Among the lines of the records, count those containing the word "hasta", then give the number alone.
══════════════════════════════
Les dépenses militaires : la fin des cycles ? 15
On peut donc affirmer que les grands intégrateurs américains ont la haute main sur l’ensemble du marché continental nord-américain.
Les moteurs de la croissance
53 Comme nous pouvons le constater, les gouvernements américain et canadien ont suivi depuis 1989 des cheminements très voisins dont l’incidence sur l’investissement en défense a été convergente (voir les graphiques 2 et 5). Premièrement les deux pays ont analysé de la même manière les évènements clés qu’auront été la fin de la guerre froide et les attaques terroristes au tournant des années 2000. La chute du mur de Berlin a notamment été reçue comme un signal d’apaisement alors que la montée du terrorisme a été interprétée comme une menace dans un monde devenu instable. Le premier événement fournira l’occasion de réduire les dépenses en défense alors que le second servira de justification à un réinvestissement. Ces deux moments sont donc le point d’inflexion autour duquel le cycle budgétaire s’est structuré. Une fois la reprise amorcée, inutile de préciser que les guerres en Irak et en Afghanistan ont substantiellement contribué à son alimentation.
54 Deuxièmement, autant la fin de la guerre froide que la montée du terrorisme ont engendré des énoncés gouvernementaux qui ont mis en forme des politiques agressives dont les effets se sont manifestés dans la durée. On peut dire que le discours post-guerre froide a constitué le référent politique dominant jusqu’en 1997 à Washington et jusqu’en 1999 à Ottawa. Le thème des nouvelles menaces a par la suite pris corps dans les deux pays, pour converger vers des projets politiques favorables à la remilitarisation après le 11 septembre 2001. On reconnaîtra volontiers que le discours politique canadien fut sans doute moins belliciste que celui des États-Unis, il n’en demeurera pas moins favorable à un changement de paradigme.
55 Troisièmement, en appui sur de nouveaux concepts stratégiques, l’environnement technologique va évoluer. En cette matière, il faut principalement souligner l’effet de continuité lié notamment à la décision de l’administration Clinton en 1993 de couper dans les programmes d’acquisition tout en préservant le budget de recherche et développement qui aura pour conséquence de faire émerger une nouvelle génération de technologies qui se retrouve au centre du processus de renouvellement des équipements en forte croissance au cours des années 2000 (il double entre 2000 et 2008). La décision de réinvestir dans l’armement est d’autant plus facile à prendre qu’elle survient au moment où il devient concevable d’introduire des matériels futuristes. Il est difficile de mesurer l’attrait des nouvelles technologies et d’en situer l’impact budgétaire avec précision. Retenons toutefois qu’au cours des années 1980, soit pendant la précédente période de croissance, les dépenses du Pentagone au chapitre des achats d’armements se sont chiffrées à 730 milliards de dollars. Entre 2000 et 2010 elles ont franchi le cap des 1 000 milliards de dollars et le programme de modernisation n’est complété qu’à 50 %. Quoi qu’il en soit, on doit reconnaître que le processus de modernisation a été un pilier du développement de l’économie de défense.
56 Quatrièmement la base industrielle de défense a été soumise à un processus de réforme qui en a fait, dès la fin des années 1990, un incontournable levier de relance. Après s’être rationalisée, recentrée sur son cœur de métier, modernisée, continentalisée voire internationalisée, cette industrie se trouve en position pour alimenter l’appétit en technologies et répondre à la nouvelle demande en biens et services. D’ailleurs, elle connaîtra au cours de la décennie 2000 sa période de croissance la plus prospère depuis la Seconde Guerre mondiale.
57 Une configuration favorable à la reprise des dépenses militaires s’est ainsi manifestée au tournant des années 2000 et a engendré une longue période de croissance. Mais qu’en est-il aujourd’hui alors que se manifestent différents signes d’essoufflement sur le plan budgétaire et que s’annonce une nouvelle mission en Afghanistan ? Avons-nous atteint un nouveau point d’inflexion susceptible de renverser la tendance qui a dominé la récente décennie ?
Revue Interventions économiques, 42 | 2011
══════════════════════════════
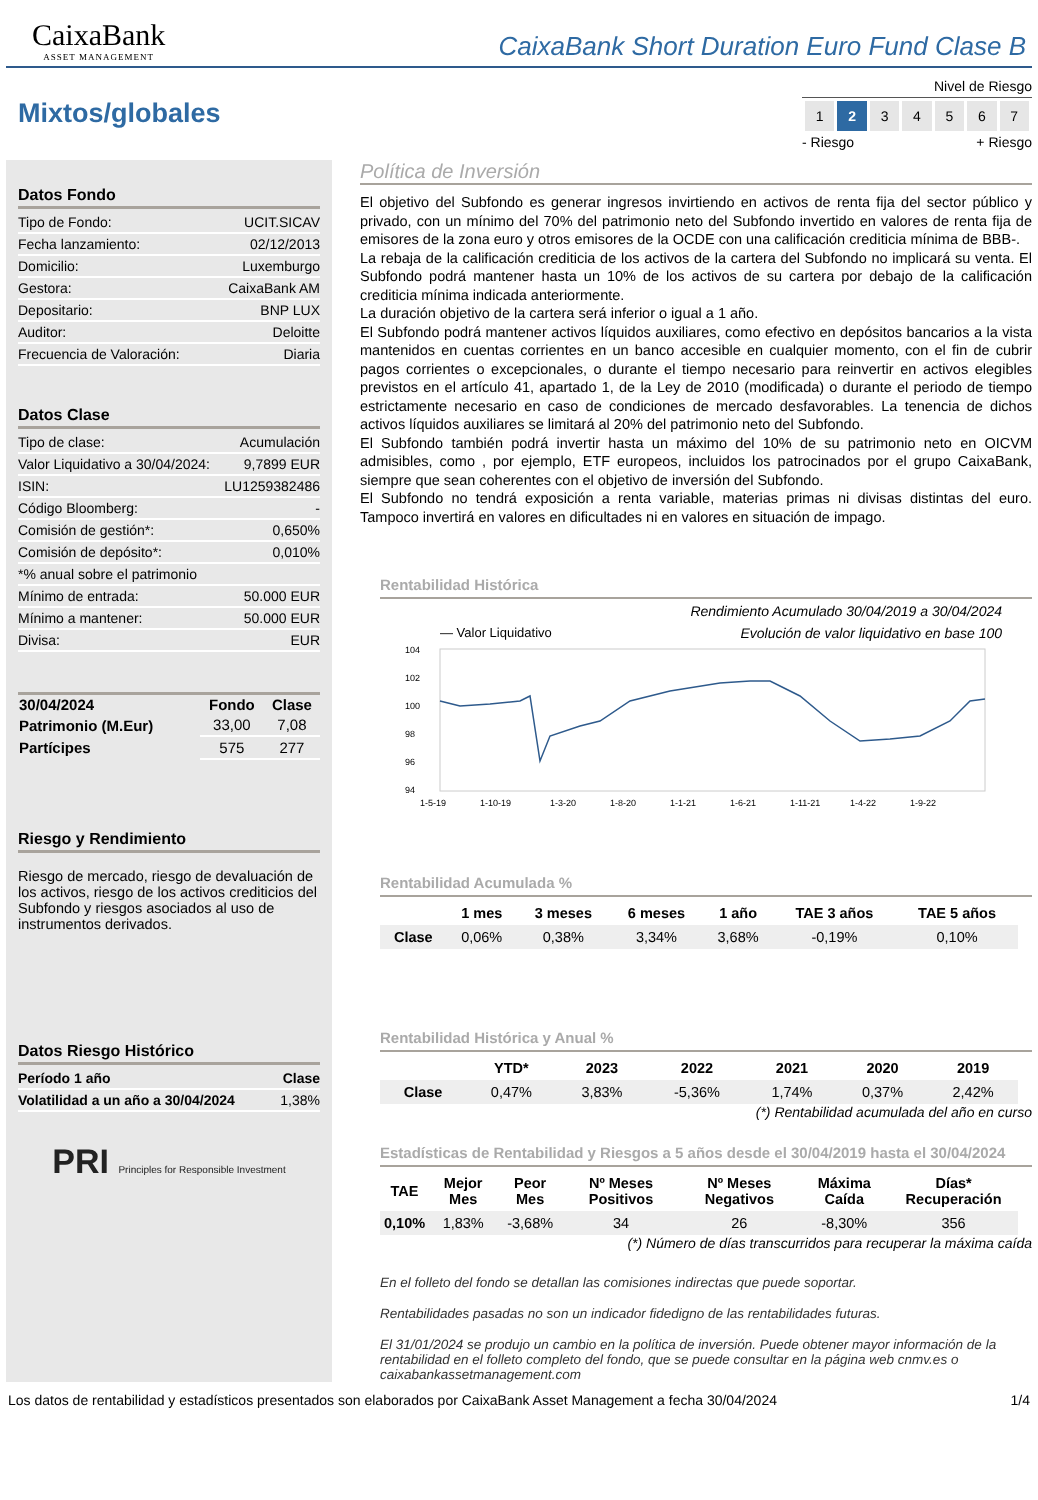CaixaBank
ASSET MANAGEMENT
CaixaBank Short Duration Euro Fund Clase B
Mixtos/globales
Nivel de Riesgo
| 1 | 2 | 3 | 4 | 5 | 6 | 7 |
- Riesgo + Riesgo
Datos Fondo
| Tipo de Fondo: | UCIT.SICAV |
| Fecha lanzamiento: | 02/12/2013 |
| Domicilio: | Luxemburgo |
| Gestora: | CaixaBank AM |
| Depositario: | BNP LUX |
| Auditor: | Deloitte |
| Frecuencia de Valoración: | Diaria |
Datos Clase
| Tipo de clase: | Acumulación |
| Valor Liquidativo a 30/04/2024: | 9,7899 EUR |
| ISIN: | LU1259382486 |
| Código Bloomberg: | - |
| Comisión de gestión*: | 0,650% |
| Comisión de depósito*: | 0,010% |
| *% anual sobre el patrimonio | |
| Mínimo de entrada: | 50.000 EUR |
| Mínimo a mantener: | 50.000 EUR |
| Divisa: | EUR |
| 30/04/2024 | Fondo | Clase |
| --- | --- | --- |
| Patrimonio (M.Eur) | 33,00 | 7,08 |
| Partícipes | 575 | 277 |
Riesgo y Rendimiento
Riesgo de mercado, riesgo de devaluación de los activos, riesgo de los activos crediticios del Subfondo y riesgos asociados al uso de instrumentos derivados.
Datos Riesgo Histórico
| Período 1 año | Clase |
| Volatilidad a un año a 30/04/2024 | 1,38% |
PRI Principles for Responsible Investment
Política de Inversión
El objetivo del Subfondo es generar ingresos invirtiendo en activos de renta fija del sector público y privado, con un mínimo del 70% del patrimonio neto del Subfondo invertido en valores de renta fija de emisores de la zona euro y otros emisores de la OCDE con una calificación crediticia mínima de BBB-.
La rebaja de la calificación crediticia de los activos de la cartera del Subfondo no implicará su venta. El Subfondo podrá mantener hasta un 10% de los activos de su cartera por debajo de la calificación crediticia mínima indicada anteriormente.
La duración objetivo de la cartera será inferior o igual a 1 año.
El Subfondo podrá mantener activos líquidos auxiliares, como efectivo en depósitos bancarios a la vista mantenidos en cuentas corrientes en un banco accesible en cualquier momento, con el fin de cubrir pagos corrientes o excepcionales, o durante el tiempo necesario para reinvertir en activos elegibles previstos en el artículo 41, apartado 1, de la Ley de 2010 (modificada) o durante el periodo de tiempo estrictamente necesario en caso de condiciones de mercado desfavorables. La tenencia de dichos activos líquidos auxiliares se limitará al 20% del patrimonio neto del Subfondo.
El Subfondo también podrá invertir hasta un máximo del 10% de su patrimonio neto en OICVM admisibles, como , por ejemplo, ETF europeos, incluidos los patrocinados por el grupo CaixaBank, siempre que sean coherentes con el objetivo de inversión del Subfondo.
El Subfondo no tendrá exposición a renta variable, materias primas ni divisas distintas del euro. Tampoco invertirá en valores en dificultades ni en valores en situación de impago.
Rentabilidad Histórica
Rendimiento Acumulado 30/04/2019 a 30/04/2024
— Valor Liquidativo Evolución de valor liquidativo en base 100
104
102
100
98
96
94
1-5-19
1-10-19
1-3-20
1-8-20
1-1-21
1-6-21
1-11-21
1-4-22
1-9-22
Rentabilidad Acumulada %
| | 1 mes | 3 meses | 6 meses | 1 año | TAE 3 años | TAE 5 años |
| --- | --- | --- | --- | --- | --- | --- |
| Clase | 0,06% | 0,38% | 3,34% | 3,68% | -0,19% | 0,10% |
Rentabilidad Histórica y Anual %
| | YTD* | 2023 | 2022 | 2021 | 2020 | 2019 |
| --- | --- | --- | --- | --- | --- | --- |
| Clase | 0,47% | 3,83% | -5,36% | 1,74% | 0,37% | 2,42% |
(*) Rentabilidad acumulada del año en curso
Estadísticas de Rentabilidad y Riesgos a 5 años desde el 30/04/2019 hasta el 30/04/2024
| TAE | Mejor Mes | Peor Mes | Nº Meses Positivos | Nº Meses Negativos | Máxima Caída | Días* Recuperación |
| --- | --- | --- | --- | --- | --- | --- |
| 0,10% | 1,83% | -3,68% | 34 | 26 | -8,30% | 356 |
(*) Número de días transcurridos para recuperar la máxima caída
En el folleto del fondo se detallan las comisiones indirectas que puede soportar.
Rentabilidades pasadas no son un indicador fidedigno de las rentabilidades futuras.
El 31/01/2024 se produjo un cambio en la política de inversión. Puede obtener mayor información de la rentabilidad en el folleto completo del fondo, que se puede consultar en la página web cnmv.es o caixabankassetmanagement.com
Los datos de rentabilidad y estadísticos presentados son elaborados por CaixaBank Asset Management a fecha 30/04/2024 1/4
══════════════════════════════
- Task response:
3